Sir Richard Kenworthy has less than a month to find a bride. He knows he can’t be too picky, but when he sees Iris Smythe-Smith hiding behind her cello at her family’s infamous musicale, he thinks he might have struck gold. She’s the type of girl you don’t notice until the second-or third-look, but there’s something about her, something simmering under the surface, and he knows she’s the one.

Iris Smythe-Smith is used to being underestimated. With her pale hair and quiet, sly wit she tends to blend into the background, and she likes it that way. So when Richard Kenworthy demands an introduction, she is suspicious. He flirts, he charms, he gives every impression of a man falling in love, but she can’t quite believe it’s all true. And when his proposal of marriage turns into a compromising position that forces the issue, she can’t help thinking that he’s hiding something...even as her heart tells her to say yes.

I'm an enormous fan of Julia Quinn and have read almost every book she has written. I'm also a big fan of The Smythe-Smith Quartet series and have loved getting to know the family with it's quirky cast of characters. I was immediately pulled in by Iris and Richard's story. I'm a big fan of wallflower novels and Iris, with her botanically-inclined name, was most certainly a wallflower. Being the pale, quiet, watchful member of an infamous quartet has not gained her many suitors. And when the secretive Richard swoops into her life and singles her out for his attentions, courting her and pursuing her as no man has before, she is more than a bit distrustful. When Richard proposes after just a week and the two are caught in a compromising position, Iris becomes a bit suspicious of his motives.

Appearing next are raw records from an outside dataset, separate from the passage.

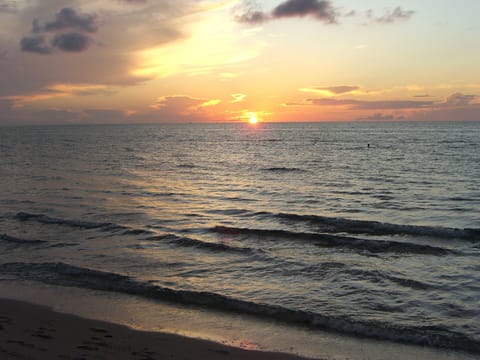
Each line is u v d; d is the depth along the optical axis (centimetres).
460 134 10650
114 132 17962
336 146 7038
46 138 11738
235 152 6050
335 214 1823
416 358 646
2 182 2873
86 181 2948
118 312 822
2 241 1357
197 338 708
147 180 3016
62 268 1075
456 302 857
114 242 1344
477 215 1750
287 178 3069
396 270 1062
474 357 650
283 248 1275
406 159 4375
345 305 853
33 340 676
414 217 1741
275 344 692
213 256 1194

As a reader, I was really enjoying the story until Iris and Richard married and left for his estate. From the very beginning we know that Richard needs a wife—someone free from scandal. Although his choice of Iris is driven by mysterious circumstances, we see that he does develop genuine affection and desire for her before marrying her. This made me hopeful that their day-to-day married life would help enrich those feelings. But once they are married Richard seems to spend most of his time scheming to make his wife fall in love with him, to endear her to him and then reject her without any explanation when he succeeded in awakening her desires. I felt frustrated and hurt by the mind games Richard played which only worsened when the "big secret" was revealed.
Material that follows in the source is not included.